How Automated Floor Plan Detection Supports Historical Analysis of Interiors
Technology has undoubtedly transformed the process by which design professionals create floor plans and other architectural drawings. But can technology similarly support our ability to understand and learn from designs of the past?
I have been considering this question since 2016, after learning about digital tools used by some art historians to categorize and classify artwork. Intrigued, I searched for analogous tools that could be used to identify information on historical floor plans, but I found the options to be limited, particularly for individuals like myself who lacked programming skills.
So, for the past several years, I have been working with colleagues in computer science to develop a tool to automate the process of extracting information from scans of historical floor plans. Our aim is to “unlock” these documents and make their information more accessible to researchers, designers and the public.
Why Floor Plans?
Hand-drawn floor plans offer a relative treasure trove of information that we are unable to fully explore. As part of mass-digitization efforts, archives and libraries are increasingly scanning their architectural drawing collections and making them available online. These drawings provide a snapshot of building culture and can reveal how individuals and communities value and prioritize space. Our access to historical floor plans has certainly been improved, but our ability to search or mine them for information remains unchanged.

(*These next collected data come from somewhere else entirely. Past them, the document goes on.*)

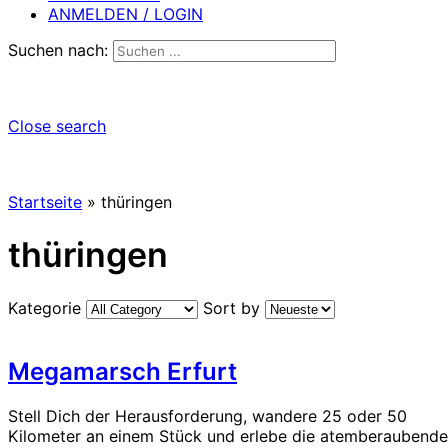
ANMELDEN / LOGIN
Suchen nach:
Close search
Startseite
»
thüringen
thüringen
Kategorie
Sort by
Megamarsch Erfurt
Stell Dich der Herausforderung, wandere 25 oder 50
Kilometer an einem Stück und erlebe die atemberaubende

Floor plans contain hierarchical layers of information, which make them intriguing and data-rich artifacts to study. They include text (room labels, title blocks, dimensions and notes); symbols (doors, windows, furniture, appliances, fixtures and lighting); as well as the size, location, proximity, and orientation of walls and rooms.
Collecting, sorting and storing information from scans of hand-drawn floor plans is possible in small numbers, but measuring and recording data points from hundreds or thousands of plans is not. Additionally, reproducing these drawings using CAD or BIM would be incredibly time consuming, and the issue remains of how to collect, store and analyze the data.

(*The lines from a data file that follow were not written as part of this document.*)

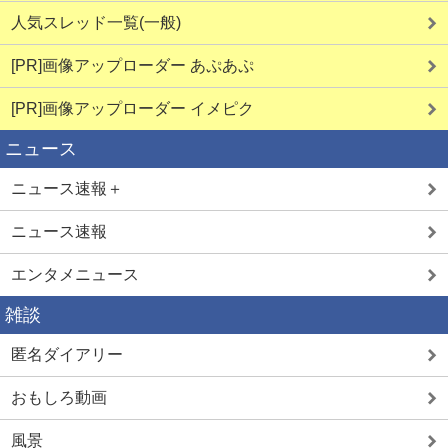
人気スレッド一覧(一般)
[PR]画像アップローダー あぷあぷ
[PR]画像アップローダー イメピク
ニュース
ニュース速報＋
ニュース速報
エンタメニュース
雑談
匿名ダイアリー
おもしろ動画
風景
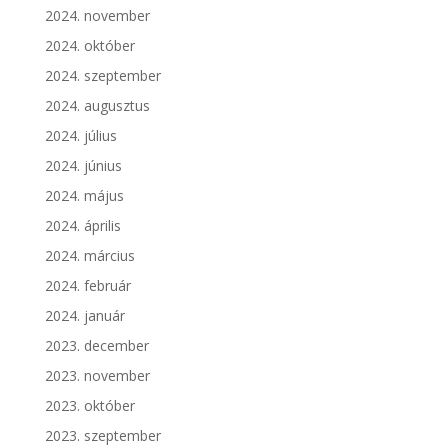
2024. november
2024. október
2024. szeptember
2024. augusztus
2024. július
2024. június
2024. május
2024. április
2024. március
2024. február
2024. január
2023. december
2023. november
2023. október
2023. szeptember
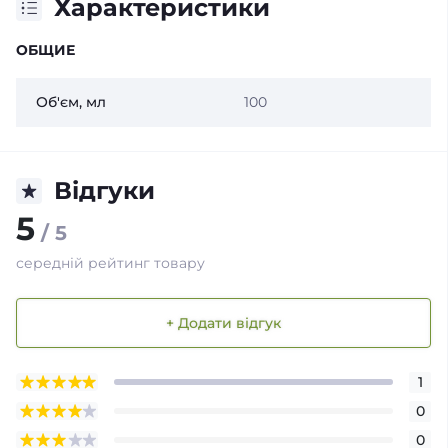
Характеристики
ОБЩИЕ
Об'єм, мл
100
Відгуки
5
/ 5
середній рейтинг товару
+ Додати відгук
1
0
0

What Is Automated Floor Plan Detection?
Automated floor plan detection, or applying image recognition to floor plans, is not a new concept. In the 1990s, around the time computer-aided drafting became pervasive across the industry, researchers began exploring various approaches to detect floor plan information.
These existing systems could detect walls and rooms with a fairly high accuracy rate, especially within a limited range of graphical conventions. But I soon discovered two major barriers for most users:
1. There were no tools or methods for using or analyzing the plan detection results
2. The available systems required computer programming knowledge, with most relying on command lines opposed to a graphical user interface (GUI). Though they detected effectively, ultimately these systems would be of limited usefulness to most designers and architects.
The Tool and its Application
Several years ago, I put together an interdisciplinary team to develop the Building Database and Analytics System (BuDAS) in an effort to automate the process of collecting plan information and provide tools for analysis.
BuDAS is free, open source and currently available on the code hosting site, GitHub. It includes many features that make it more accessible to users in design and architecture, such as a GUI interface and detection result editing tools, but we still have work to do in this area. As I have come to recognize, computer programming, like design, is very much an iterative process.
Going forward, using technology to study the past offers exciting possibilities for discovery. We can strip away discussions of style and formalism and reconsider interiors through a lens of data-driven historical analysis. And through the comparison of hundreds or thousands of data-points, new patterns and trends are brought forward that would be indiscernible with smaller data sets.
Technology, once limited to supporting the creation of built environments, is also capable of expanding our knowledge of the past as well.